Strategi ini tidak hanya menyasar kapal tanker yang berlayar, tetapi juga mencakup potensi sabotase terhadap infrastruktur pipa minyak di kawasan tersebut. Hal ini menciptakan tekanan psikologis yang hebat bagi pasar komoditas global, mengingat ketergantungan dunia yang masih sangat tinggi pada pasokan dari Teluk Persia.

Dampak ekonomi dari penutupan ini diperkirakan akan sangat masif. Para pengamat energi mulai menghitung risiko jika blokade ini berlangsung dalam jangka waktu lama. Dalam pernyataannya, Jabbari memprediksi bahwa harga minyak mentah bisa meroket hingga menyentuh angka $200 per barel dalam waktu singkat.

Jika prediksi ini menjadi kenyataan, dunia akan menghadapi gelombang inflasi baru yang dapat melumpuhkan sektor transportasi dan industri di berbagai belahan bumi.
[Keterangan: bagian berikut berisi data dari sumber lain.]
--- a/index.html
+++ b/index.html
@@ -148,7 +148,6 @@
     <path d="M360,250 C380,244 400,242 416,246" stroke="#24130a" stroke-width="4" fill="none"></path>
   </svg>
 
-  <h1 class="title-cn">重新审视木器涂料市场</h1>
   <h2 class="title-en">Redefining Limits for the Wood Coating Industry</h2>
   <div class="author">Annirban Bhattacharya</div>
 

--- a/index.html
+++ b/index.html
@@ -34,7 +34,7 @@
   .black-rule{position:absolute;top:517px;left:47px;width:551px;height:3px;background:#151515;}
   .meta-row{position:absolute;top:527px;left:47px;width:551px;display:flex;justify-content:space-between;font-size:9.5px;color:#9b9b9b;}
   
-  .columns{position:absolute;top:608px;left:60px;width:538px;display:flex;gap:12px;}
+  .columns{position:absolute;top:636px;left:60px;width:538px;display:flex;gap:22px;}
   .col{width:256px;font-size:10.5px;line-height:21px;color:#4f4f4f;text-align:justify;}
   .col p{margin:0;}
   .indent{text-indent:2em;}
Ketidakpastian ini telah menyebabkan harga Brent melonjak drastis segera setelah kabar penutupan selat tersebut tersiar ke publik.

Langkah Iran ini dipandang sebagai bentuk perlawanan balik terhadap serangan udara yang dilancarkan oleh aliansi Amerika Serikat dan Israel sebelumnya. Dengan menjadikan Selat Hormuz sebagai alat tawar, Iran berusaha menekan komunitas internasional agar segera menghentikan eskalasi militer di wilayah tersebut. Namun, penutupan jalur internasional ini juga berisiko mengundang intervensi militer asing yang lebih luas dengan dalih menjaga “kebebasan navigasi.”
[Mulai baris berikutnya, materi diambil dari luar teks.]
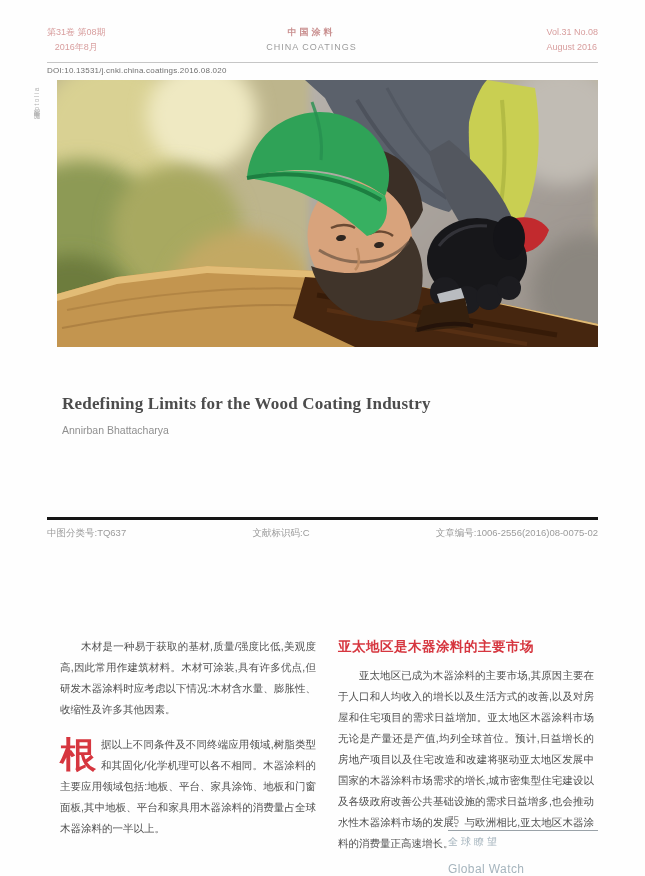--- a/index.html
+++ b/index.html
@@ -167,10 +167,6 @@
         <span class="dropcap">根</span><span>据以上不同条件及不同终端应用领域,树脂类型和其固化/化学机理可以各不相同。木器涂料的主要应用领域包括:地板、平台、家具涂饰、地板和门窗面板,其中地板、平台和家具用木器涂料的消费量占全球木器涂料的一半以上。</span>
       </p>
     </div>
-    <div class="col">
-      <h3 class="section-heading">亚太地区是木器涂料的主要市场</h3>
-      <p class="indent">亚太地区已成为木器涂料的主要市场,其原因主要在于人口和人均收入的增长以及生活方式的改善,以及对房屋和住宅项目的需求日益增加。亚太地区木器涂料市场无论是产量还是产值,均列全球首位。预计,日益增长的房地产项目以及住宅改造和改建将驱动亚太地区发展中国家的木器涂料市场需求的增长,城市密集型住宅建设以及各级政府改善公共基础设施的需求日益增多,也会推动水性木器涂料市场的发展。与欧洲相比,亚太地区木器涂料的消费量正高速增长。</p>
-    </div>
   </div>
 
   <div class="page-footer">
Situasi di lapangan menunjukkan bahwa ketegangan sudah pada titik didih. Beberapa laporan menyebutkan adanya insiden di dekat selat yang melibatkan kapal tanker, yang semakin memperkuat indikasi bahwa wilayah tersebut kini telah menjadi zona tempur aktif.
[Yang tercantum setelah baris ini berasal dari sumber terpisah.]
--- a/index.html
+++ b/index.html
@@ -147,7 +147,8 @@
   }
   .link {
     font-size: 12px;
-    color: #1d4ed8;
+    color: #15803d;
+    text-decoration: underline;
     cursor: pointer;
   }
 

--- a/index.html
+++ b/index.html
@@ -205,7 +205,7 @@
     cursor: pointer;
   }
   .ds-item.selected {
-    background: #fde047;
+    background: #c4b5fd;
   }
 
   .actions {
Keputusan Iran untuk memblokade Selat Hormuz adalah langkah perjudian tingkat tinggi yang mempertaruhkan stabilitas energi global demi kepentingan pertahanan nasional. Ancaman “pembakaran kapal” dan target harga minyak $200 per barel menunjukkan bahwa konflik ini bukan lagi sekadar perebutan wilayah, melainkan perang urat syaraf yang berdampak langsung pada dompet masyarakat di seluruh dunia. Tanpa adanya diplomasi yang cepat, Selat Hormuz bisa berubah dari jalur perdagangan menjadi kuburan bagi stabilitas ekonomi global.